El 25 de agosto, Melexis firmó un Master Purchase Agreement con BYD y se convirtió en proveedor directo del gigante automotriz chino dentro de su sistema global de adquisiciones. Los términos financieros del acuerdo no han sido revelados.
Melexis se especializa en microchips y sensores automotrices. La compañía afirma que, en promedio, un automóvil nuevo utiliza alrededor de 18 de sus chips. Estos controlan la posición de los mecanismos, la temperatura, la corriente y la presión, transmitiendo datos a los sistemas electrónicos del automóvil.
Anteriormente, Melexis suministraba componentes a BYD a través de fabricantes de primer nivel: los chips se convertían en parte de un módulo terminado y luego llegaban a la fábrica de automóviles. El nuevo acuerdo elimina este intermediario. Ahora BYD compra componentes directamente a Melexis, y los ingenieros de ambas compañías pueden trabajar directamente entre sí.

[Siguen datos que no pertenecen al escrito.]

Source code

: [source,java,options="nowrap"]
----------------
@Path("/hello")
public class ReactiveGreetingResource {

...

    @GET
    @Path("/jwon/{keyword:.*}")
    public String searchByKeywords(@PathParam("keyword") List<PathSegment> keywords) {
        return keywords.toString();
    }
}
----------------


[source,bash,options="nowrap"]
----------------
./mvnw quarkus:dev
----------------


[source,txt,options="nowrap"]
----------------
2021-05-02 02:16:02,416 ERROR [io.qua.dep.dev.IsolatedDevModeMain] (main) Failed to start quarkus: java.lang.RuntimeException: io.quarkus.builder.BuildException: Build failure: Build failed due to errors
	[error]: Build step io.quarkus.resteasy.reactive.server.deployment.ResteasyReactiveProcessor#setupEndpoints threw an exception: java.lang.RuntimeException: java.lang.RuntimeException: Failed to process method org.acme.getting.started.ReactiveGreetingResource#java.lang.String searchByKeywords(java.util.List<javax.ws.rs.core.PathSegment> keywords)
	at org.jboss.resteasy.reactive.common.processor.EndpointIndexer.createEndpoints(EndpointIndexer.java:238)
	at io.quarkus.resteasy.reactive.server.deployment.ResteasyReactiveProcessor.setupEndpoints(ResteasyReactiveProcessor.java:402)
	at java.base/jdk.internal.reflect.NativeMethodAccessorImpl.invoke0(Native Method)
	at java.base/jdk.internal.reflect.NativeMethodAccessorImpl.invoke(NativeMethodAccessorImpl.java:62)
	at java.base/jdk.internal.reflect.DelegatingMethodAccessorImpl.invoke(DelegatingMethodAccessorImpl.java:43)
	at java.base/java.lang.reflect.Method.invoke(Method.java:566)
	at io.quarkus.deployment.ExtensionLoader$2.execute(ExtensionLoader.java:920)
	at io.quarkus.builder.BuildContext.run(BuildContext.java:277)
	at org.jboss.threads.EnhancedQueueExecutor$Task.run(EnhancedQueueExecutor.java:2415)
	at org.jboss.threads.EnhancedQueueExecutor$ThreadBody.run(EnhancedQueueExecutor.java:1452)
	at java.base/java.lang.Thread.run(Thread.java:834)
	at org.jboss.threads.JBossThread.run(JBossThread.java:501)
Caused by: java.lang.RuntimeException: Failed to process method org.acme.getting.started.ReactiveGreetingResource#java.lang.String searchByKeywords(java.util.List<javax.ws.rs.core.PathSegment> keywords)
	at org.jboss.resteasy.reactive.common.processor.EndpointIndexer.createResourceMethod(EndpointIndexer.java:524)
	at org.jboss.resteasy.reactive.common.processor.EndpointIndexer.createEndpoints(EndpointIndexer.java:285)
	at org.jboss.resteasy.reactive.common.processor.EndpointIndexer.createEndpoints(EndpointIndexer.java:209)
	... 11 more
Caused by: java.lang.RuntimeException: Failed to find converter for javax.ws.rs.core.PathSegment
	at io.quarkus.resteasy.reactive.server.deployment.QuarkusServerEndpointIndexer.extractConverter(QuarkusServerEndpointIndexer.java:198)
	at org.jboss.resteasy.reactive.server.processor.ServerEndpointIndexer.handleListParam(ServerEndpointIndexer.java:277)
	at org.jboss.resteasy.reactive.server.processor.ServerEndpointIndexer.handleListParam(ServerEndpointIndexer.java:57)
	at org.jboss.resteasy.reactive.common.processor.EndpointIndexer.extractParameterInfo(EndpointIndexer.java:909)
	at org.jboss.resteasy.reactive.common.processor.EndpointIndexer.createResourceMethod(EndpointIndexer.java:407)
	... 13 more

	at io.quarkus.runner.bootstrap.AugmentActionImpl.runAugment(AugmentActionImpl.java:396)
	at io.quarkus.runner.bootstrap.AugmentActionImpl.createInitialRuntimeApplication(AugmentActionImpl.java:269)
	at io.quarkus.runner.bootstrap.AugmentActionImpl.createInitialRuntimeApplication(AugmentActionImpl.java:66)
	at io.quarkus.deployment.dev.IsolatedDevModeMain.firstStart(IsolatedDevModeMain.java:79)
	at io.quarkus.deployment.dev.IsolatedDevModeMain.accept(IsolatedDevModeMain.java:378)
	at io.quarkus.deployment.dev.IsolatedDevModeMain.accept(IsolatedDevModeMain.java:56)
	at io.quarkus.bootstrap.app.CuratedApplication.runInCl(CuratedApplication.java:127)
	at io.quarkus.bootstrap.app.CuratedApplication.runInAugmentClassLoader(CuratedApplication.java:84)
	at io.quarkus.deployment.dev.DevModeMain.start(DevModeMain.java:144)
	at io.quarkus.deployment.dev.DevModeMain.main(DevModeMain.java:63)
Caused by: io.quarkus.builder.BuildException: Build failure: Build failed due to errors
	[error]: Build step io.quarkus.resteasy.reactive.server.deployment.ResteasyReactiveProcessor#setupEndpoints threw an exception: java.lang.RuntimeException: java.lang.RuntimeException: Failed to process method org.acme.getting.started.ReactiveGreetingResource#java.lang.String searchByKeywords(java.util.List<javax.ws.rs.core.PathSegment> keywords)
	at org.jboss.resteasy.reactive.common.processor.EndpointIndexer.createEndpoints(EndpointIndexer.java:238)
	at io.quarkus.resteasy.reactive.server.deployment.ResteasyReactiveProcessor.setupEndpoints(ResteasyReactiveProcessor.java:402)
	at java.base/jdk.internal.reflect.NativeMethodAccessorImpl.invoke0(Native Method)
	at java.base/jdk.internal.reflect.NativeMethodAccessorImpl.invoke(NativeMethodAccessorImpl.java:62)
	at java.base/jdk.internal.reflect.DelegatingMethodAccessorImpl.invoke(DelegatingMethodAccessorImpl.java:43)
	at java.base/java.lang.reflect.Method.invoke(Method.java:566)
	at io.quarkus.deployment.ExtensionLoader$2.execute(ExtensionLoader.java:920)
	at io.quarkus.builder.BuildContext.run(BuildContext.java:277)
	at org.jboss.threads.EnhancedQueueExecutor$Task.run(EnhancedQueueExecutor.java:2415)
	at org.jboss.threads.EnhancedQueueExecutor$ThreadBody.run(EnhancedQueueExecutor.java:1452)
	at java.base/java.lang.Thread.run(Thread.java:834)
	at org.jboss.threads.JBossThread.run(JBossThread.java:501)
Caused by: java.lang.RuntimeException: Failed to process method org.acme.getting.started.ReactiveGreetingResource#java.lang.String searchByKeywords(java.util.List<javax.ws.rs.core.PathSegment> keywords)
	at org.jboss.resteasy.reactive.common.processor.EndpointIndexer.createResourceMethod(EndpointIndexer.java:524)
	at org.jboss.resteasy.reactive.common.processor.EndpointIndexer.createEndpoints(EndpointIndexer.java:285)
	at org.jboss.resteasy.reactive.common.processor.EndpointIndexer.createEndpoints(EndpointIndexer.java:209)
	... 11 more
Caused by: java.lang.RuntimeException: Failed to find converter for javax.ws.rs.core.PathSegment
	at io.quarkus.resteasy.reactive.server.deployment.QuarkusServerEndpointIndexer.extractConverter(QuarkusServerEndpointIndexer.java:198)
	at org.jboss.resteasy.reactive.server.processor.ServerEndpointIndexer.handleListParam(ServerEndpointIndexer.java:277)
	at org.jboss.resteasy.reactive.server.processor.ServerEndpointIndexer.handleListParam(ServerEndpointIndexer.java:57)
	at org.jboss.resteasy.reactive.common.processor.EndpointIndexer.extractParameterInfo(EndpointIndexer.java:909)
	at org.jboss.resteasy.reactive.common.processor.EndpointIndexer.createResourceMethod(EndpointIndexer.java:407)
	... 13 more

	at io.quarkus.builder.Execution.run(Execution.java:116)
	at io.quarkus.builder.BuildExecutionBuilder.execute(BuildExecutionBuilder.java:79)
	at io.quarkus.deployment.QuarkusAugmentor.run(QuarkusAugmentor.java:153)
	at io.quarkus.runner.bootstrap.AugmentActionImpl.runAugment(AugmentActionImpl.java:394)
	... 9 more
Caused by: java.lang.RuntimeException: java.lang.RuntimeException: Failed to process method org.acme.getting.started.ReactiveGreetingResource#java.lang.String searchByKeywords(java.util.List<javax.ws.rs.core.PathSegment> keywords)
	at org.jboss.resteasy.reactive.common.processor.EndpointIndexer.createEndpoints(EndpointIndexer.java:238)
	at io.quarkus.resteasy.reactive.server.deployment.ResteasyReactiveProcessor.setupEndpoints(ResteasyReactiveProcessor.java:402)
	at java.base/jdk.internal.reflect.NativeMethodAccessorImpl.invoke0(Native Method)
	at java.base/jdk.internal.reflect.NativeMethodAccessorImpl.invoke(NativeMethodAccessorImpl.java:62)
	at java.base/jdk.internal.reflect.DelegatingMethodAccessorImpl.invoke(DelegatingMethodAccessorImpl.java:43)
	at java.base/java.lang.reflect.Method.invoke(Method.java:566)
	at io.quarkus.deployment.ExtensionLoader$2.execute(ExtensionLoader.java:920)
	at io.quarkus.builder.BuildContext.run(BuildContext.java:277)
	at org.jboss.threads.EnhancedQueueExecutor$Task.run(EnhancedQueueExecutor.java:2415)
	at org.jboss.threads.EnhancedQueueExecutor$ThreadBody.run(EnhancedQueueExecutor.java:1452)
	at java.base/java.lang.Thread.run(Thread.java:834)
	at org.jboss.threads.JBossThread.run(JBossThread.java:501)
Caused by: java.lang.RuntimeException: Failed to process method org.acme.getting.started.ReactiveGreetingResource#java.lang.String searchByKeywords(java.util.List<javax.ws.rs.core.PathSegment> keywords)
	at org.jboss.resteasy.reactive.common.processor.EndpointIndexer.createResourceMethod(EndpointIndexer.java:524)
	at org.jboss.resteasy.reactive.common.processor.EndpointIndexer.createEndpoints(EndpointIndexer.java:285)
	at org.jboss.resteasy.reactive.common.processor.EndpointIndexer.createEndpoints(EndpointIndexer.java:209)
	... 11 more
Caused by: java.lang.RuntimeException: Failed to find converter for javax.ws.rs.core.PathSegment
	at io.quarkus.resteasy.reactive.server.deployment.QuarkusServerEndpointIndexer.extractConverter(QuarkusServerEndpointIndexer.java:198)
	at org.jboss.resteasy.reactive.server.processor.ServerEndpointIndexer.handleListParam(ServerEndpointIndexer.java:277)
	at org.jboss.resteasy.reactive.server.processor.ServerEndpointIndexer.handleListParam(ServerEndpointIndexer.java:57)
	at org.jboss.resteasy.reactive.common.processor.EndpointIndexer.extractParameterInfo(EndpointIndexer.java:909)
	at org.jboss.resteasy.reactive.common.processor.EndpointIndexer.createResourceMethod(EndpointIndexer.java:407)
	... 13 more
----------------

Además, no se trata de un sistema específico. El acuerdo cubre sistemas de propulsión, gestión térmica, baterías, frenos, dirección e iluminación. Además de los componentes automotrices, Melexis suministrará soluciones para automatización industrial y robótica.
Para Europa, otra circunstancia es particularmente reveladora. BYD ya ha comenzado la producción en serie en la fábrica de Szeged, Hungría, donde inicialmente se planea producir alrededor de 200 mil automóviles al año. El primer modelo fue el Dolphin Surf. El acuerdo con Melexis no está directamente vinculado a la planta húngara, pero la expansión de la producción de BYD en Europa crea una demanda adicional para los proveedores locales.
Y este no es un caso aislado. Los fabricantes de automóviles chinos están construyendo fábricas en Europa y, junto con ellas, están formando sus propias cadenas de suministro. Como resultado, las empresas europeas pueden beneficiarse del crecimiento de las marcas chinas incluso cuando los propios fabricantes de automóviles europeos pierden parte del mercado.